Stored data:
=== Begin Enclosure ===

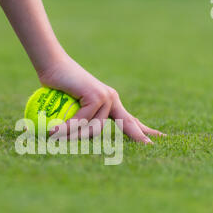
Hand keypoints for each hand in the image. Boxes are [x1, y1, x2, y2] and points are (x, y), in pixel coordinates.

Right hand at [38, 56, 165, 142]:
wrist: (53, 65)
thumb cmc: (58, 86)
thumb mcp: (71, 107)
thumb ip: (78, 121)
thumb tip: (77, 140)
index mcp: (110, 103)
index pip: (129, 120)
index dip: (143, 131)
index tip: (159, 138)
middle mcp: (112, 99)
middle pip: (127, 124)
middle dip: (140, 137)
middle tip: (152, 147)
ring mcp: (106, 97)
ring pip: (95, 129)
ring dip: (74, 137)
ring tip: (55, 138)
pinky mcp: (97, 95)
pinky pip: (82, 120)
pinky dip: (66, 127)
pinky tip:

=== End Enclosure ===

What you need to do :: An exact copy of every line from the one containing "index dip: (143, 131)" through the last line of the entries is required; please add nothing.

Final answer ::
index dip: (143, 131)
index tip: (159, 138)
middle mcp: (112, 99)
middle pip: (127, 124)
middle dip: (140, 137)
middle tip: (152, 147)
ring mcp: (106, 97)
ring pip: (95, 129)
ring dip: (74, 137)
ring tip: (55, 138)
pinky mcp: (97, 95)
pinky pip: (82, 120)
pinky dip: (66, 127)
pinky tip:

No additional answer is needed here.